[Problems and tasks]
[A] Which kind of business does the cost of goods sold text use as its example for the special ID method?
[B] Continue the cost of goods sold text, starting right after its final sentence.

[Given text]
Next, you buy an additional 5,000 units at the same cost. You now have $10,000 worth of inventory ($5,000 + $5,000) to sell.

Over the course of that month, you sell 7,500 units. At the end of the month, you’re now left with 2,500 units in your inventory (at a cost of $1.00 each = $2,500).

Here’s the formula you’d use to calculate your cost of goods sold for the month:

Beginning inventory = $5,000

  • Purchases = $5,000

– Ending inventory = $2,500

________________________

Cost of goods sold = $7,500 for one month

As your business grows, and as you start to measure your cost of goods sold over longer periods, you might use more sophisticated ways to calculate these numbers.

Let’s assume you’re looking at your COGS on a quarterly basis, and the cost to purchase your inventory changes each month. The first month, the cost per unit is $1.00, the second month it goes up to $1.50, and in the third month, it costs $1.25 per unit.

First in, First Out (FIFO) method

This COGS accounting method assumes you’ll sell the inventory worth $1.00 per unit first, before selling items sold in later months. Let’s assume that over the 2nd quarter of 2022, you sell a total of 325 units. In April, you had 100 units left in stock (worth $1.00 each) and you sold all of them.

In May, you purchased an additional 200 units at $1.50 each and sold all of them. Finally, you purchased another 200 in June and sold only 25.

Let’s do the COGS calculation, starting with the cost per unit sold each month.

  • April = $1.00 x 100 units = $100
  • May = $1.50 x 200 units = $300
  • June = $2.00 x 200 units = $400

Your cost per goods sold is, therefore:

$100 (for the existing inventory in April)
+ Purchases in May and June worth $700 ($300 + $400)

– Ending inventory of 175 units (@ $2.00 each) = $350

________________________________

$450 is your quarterly FIFO COGS ($100 + $700 – $350)

Last in, Last Out (LIFO) method

In this scenario, you calculate COGS by using the value of your inventory in the last month of the quarter first.

Some businesses use this method to get a tax break when their cost per unit goes up significantly over a set time period.

Using the numbers illustrated above in the FIFO COGS calculation, you’d use the value of your goods purchased in June as your starting point. Let’s say you sold a total of 300 units in the quarter. You’d take the value of the 200 units sold in June (at $400), add 100 units at the May rate (100 x $1.50 = $150), and calculate your COGS like this:

$400 (for all units bought in June)
+ $400 (for units purchased in April and May)

– $250 (inventory left from April and May = 100 @ $1.50 + 100 @ $1.00)

____________________

$550 is your quarterly LIFO COGS ($400 + $400 – $250)

Keep in mind that using the LIFO method for COGS will eat into your profits. Therefore, you need to weigh the value of reporting losses for tax breaks versus reporting higher revenue, which might raise concerns with your bank when you need financing, or if you have any business investors or shareholders (as your business grows).

Average cost method

This is a simple COGS method that uses the average cost of the inventory purchased over a three-month or annual reporting period in the COGS calculation.

Using the example above, you’d add all three unit prices up and apply the average cost against all units sold during that time period. You may want to start out using the average cost method to manage cash flow, especially if you don’t manufacture your own products.

Special ID method

This COGS method is used when you sell multiple products that vary in manufacturing costs over a set time period. For example, an automobile manufacturer will sell different car models with different product identification numbers. In this instance, it would be wise to work with an accountant to properly calculate your COGS.

[Supplied material]
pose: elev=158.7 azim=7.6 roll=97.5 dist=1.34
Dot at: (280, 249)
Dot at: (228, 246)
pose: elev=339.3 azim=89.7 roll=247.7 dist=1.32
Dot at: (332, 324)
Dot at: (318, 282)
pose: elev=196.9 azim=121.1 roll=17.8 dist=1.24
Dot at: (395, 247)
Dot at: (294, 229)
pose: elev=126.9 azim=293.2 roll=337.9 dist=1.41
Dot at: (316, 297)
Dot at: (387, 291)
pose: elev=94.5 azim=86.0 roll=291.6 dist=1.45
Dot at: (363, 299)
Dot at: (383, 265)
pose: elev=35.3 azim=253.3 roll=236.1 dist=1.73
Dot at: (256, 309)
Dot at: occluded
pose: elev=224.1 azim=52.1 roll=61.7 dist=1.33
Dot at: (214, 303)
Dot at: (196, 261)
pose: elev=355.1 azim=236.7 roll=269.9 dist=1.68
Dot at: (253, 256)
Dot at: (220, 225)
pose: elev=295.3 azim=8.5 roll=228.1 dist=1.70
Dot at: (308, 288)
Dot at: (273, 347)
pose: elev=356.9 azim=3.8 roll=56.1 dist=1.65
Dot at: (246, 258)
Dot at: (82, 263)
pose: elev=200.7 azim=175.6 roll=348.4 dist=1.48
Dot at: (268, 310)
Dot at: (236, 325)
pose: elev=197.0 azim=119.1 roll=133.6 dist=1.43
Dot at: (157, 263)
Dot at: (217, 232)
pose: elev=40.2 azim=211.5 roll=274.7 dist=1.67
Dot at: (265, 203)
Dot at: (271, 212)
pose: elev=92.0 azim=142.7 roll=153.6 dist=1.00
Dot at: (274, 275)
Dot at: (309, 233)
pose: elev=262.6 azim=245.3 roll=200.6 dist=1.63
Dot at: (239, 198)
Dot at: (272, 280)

[Task results]
[A] An automobile manufacturer that sells different car models with different product identification numbers.

[B]
What do I need to know about COGS and taxes?

Regardless of whether you calculate your COGS monthly or quarterly, you’ll need to do so during tax season. Your COGS calculations must be completed in Part III (Schedule C) of your small business income tax statement.

You can use the cost of goods sold worksheet on lines 35 to 42 of page two.

This content should not be construed as legal or tax advice. Always consult an attorney or tax professional regarding your specific legal or tax situation. Check the IRS website for up-to-date instructions and requirements.

Cogs taxes calculation

Cogs taxes calculation

Let’s take a closer look at each of the line items that go into the COGS calculation.

Line 35: Inventory at the beginning of the year

If you’re an online or physical retailer, and simply re-sell the inventory you purchase from someone else, the amount on this line is the cost of the merchandise you had on hand at the beginning of the year.

It’s different if you manufacture your own products. The amount on this line would be the cost of any items you produced, plus the cost of the supplies you purchased in the reporting tax year and still have on hand to make products you’ll sell in the future.

Note: If there is any difference between the previous year’s ending inventory and this year’s beginning inventory, you will need to explain why.

Line 36: Purchases less cost of items withdrawn for personal use

For re-sellers, the amount you input on this line should be the inventory you bought during the tax year.

If you manufacture your own items to sell, the amount should include the materials and parts you purchased during the year from vendors (including any discounts they gave you).

Always be sure to remove the cost of any items you returned, as well as any items you pulled out of your inventory for your own personal use.

Line 37: Cost of labor (minus your own paid labor)

Your cost of labor consists of three elements:

  1. Direct labor: Wages you paid to employees who made the products to be sold.
  2. Indirect labor: What you paid to employees who performed general factory functions, such as a foreman, and whose work does not have a direct connection with the making of the product.
  3. Other labor: Wages for selling or administrative personnel.

If you run a manufacturing business, the labor costs you input on line 37 for COGS should be relevant to each product produced during the period. A tax account should be able to help you identify which costs to use in your COGS calculation.

Re-sellers won’t likely have many labor costs, and you must not include your own paid labor (as the business owner) in your cost of goods sold.

Line 38: Materials and supplies

The number inputted on this line for COGS should include the cost of the items that are separate from the main materials used in the manufacturing of your product — but are still an important part of producing it.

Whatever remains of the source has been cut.